For application protocol (2) makes multi-agent system realize consistance, we proposed a kind of new method, uses (x i(t-τ)-x i(t-τ-h))/h and (x j(t-τ)-x j(t-τ-h))/h, j ∈ N ireplace respectively
Figure BSA00000825423800034
and x j(t-τ), j ∈ N i.Wherein, h > 0 represents the sampling period.So we have just proposed the agreement of the conforming numerical differentiation of single order multi-agent system with time lag state derivative feedback:
u i ( t ) = Σ j ∈ N i a ij { [ x j ( t - τ ) + β ( x j ( t - τ ) - x j ( t - τ - h ) ) / h ] - [ x i ( t - τ ) + β ( x i ( t - τ ) - x i ( t - τ - h ) ) / h ] } . - - - ( 3 )
Communication delay τ is carried out to time lag about sampling period h to be divided and solves: τ=mh+ ε (4)
Wherein, and m nonnegative integer and ε ∈ [0, h).
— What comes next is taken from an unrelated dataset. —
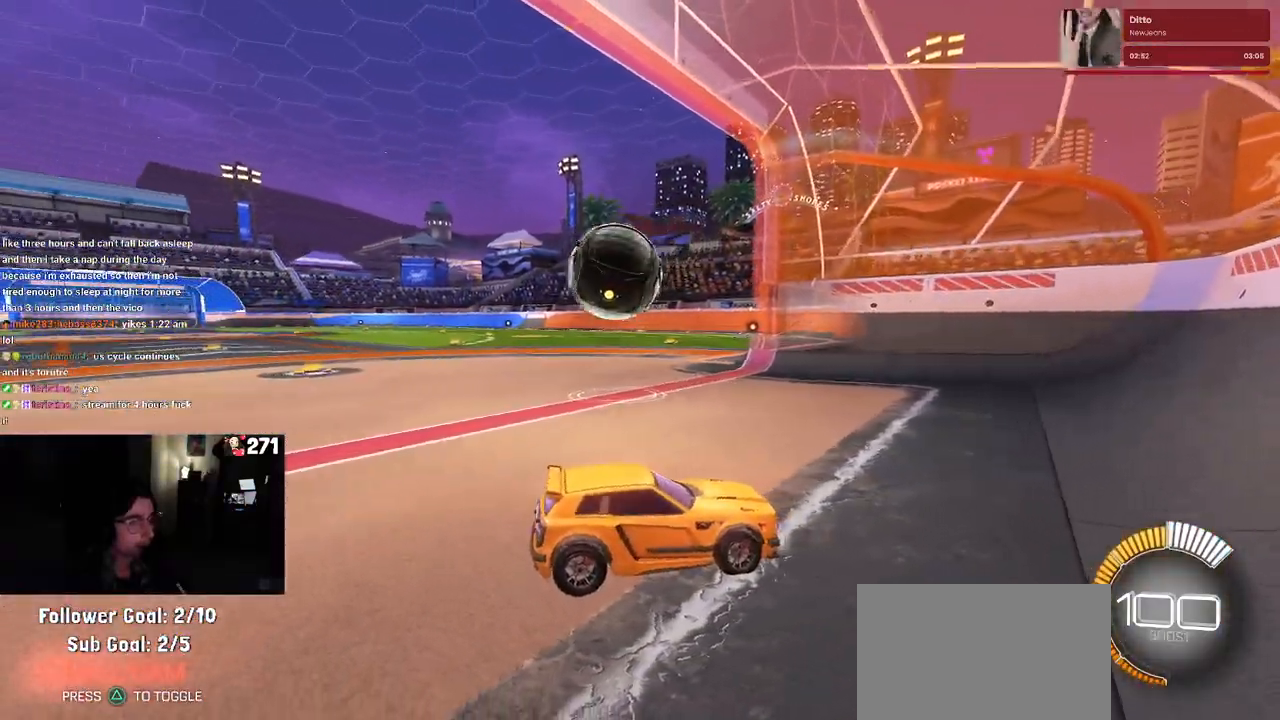
{"buttons": [], "left_stick": "center", "right_stick": "center", "events": []}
Life cycle Sampling techniques and zero-order holder technology, by consistency protocol (3), we have proposed to have the conforming controlling of sampling agreement of single order multi-agent system of time lag state derivative feedback:
u i ( t ) = u i ( kh - mh - h ) = Σ j ∈ N i a ij { [ x j ( kh - mh - h ) + β ( x j ( kh - mh - h ) - x j ( kh - mh - 2 h ) ) / h ] - [ x i ( kh - mh - h ) + β ( x i ( kh - mh - h ) - x i ( kh - mh - 2 h ) ) / h ] } , t ∈ [ kh , kh + ϵ ) ; u i ( kh - mh ) = Σ j ∈ N i a ij { [ x j ( kh - mh ) + β ( x j ( kh - mh ) - x j ( kh - mh - h ) ) / h ] - [ x i ( kh - mh ) + β ( x j ( kh - mh ) - x j ( kh - mh - h ) ) / h ] } , t ∈ [ kh + ϵ , kh + h ) . - - - ( 5 )
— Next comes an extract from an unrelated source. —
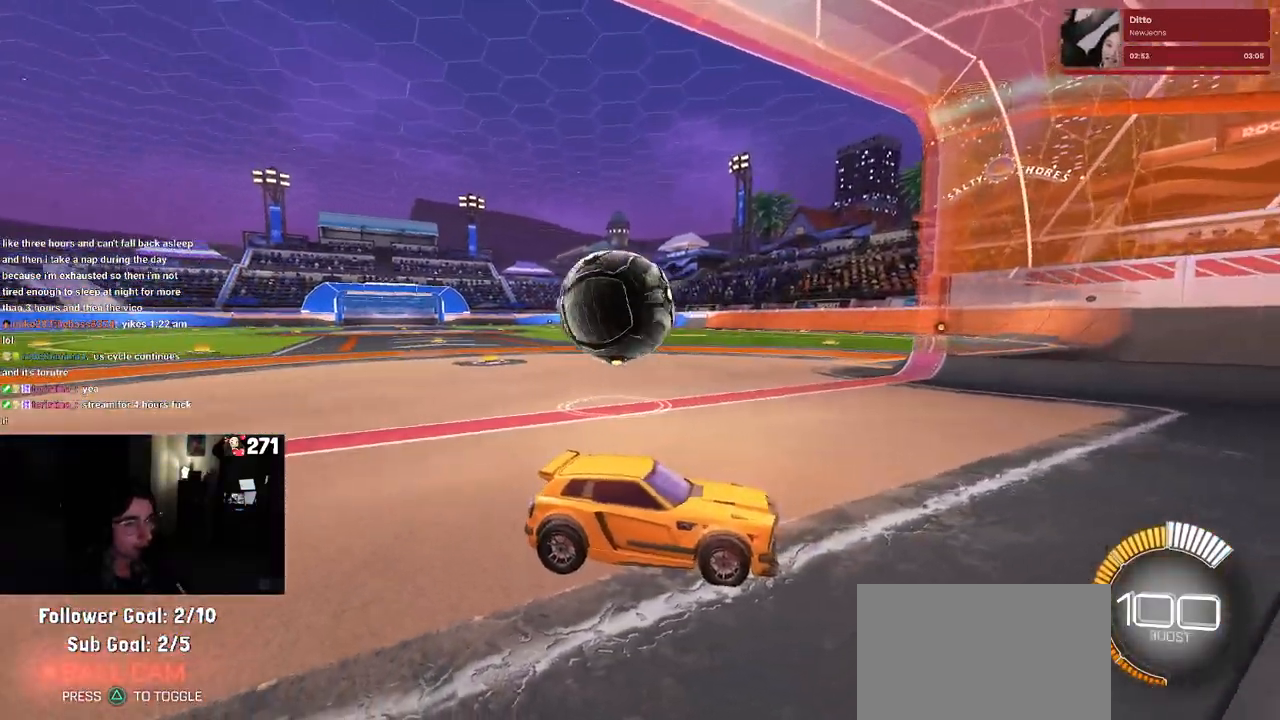
{"buttons": ["R1"], "left_stick": "center", "right_stick": "center", "events": [[150, "R1", "down"], [150, "R3", "down"], [283, "R3", "up"]]}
We say the asymptotic average homogeneity that realized of system (1), when
Figure BSA00000825423800037
Lemma 1 equation s 3+ a 2s 2+ a 1s+a 0=0 all in unit circle, wherein a 2, a 1, a 0∈ R, four inequality 1+a below and if only if 2+ a 1+ a 0> 0 ,-1+a 2-a 1+ a 0< 0, | a 0| < 1 He | a 0 2-1| > | a 0a 2-a 1| set up simultaneously.
B) convergence
In this section, the knowledge such as stability theory and algebraic graph theory of application linear system, we have obtained guaranteeing that multi-agent system (1) application consistency protocol (5) realizes the sufficient and necessary condition of average homogeneity, i.e. equation
z m+3-z m+2+(h-ε)(1+β/h)λ i(L)z 2+(ε-β+2εβ/h)λ i(L)z-ε(β/h)λ i(L)=0,i∈I\{1}(6)
All all in unit circle.
Although all of equation (6) is all sufficient and necessary condition in unit circle, but for large sampling time lag, be difficult to obtain guaranteeing that multi-agent system (1) application consistency protocol (5) realizes the span in the accurately sampling period of average homogeneity.Therefore, the notional result of equation (6) is mainly used to test the validity of guaranteeing to realize the conforming sampling period.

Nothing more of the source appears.